The Tempestry Project
Knitting has been used as a form of protest for countless other causes as well. Suffragists in the US knit, sewed, and embroidered banners with declarations of women’s right to vote. The “Tempestry” project was begun in 2016 in response to concerns that the incoming Trump administration would minimize climate data. Participants knit ‘temperature scarves’ with specific color-coding to record climate change data in various places in the US.[ix] The “Liberty Crochet Mural” – consisting of 40 individual crocheted squares assembled into a 17ft x 11ft yarn mural — celebrates women’s reproductive autonomy and freedom to choose. In the “Welcome Blanket” project — a response to the first Trump administration’s proposed 2,000-mile wall along the United States–Mexico border, Los Angeles artist Jayne Zweiman and dozens of other fiber artists knit, sewed, crocheted, and wove 3,500,640 yards of blankets to welcome immigrants.[x] And the Minnesota MTI hat is not the only anti-ICE knitting project. In Portland, Tracy Wright formed “Knitters Against Fascism,” which designed and promoted the Portland frog hat and conducts “knit-ins” outside the Portland ICE facility.[xi]
MTI hat in production
In Part II, more on knitting resistance and feminism, gentle protest, and community building – tomorrow
Laware, Margaret L. “Circling the Missiles and Staining Them Red: Feminist Rhetorical Invention and Strategies of Resistance at the Women’s Peace Camp at Greenham Common.” NWSAJournal, Vol. 16, No. 3 (Autumn, 2004), pp. 18-41.

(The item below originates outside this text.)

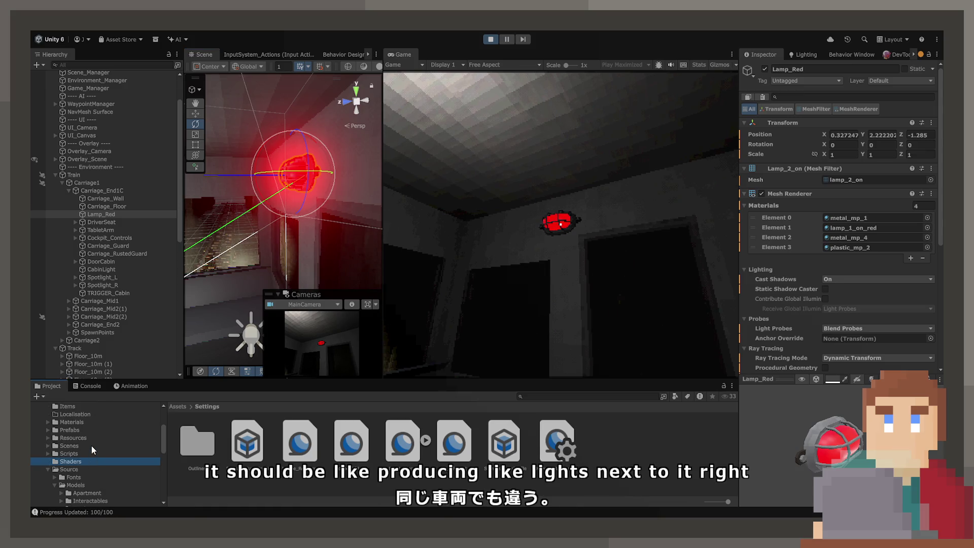
pyautogui.click(91, 445)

[iv] The “pussy hat” was inspired as a protest against Trump’s infamous statement in a 2005 tape, “When you’re a star, they let you do it. Grab them by the pussy. You can do anything.”

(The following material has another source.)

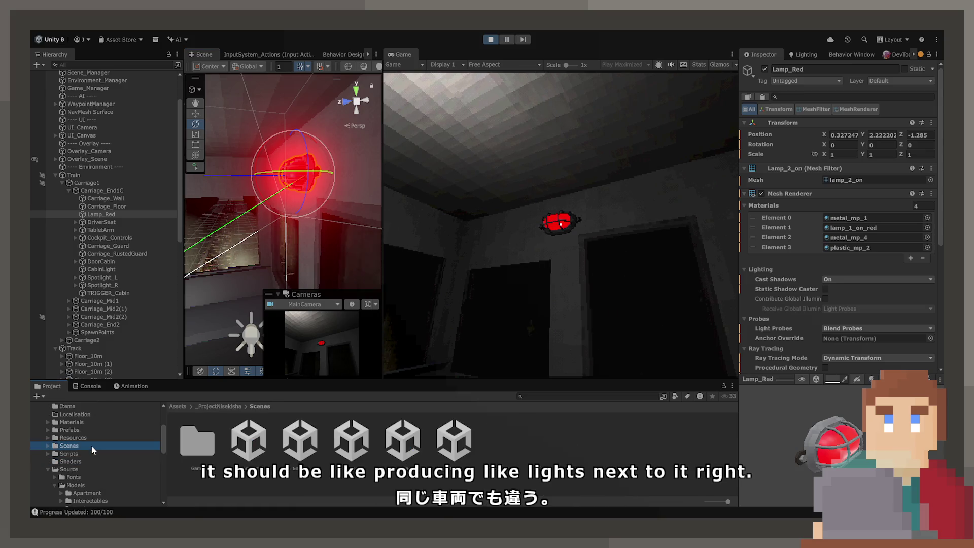
pyautogui.click(71, 486)
pyautogui.scroll(-2, 68, 496)
pyautogui.doubleClick(344, 456)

[v] The term “craftivism” is usually attributed to Betsy Greer, but she actually coined the term when after she mentioned a connection between craft and activism, “Buzz,” one of the women in her knitting circle, said, “You could call it craftivism.” Greer then posted it on her online journal in 2000, and in 2003 bought domain named craftivism.com, which has become a worldwide network of craftivists.
[viii] Evidence suggests that quilt patterns such as the “Log Cabin” or “Flying Geese” may have been used in the Underground Railroad to provide coded messages to guide enslaved people to freedom. Women in the Civil Rights movement organized quilting circles as a form of resistance. The quilts made during the Civil Rights movement were often sold to raise funds for the movement. The AIDS memorial quilt originated in San Francisco in 1985 to memorialize those lost to AIDS. Gert McMullin, the ‘mother’ of the quilt, sewed the first stitch and since then 50,000 panels have been added, honoring more than 110,000 individuals. Weighing 54, it is thought to be the largest community art project ever created. It has raised more than $3 million dollars for AIDS services. Other famous resistance quilts include The Border Wall Quilt Project, a collection of 8” x 16” quilt pieces expressing concern about the border wall and the Broken Treaty quilts, created by Gina Adams, with texts taken from treaties to demonstrate the broken promises and injustices to indigenous peoples.
[x] The project quickly exceeded its goal and aims to encircle the globe in 36,521 handmade pieces. 8,000 have been collected so far. To learn more or participate, see Welcome Blanket.
[xi] The proceeds from the sale of the pattern have raised $500 for local food shelves.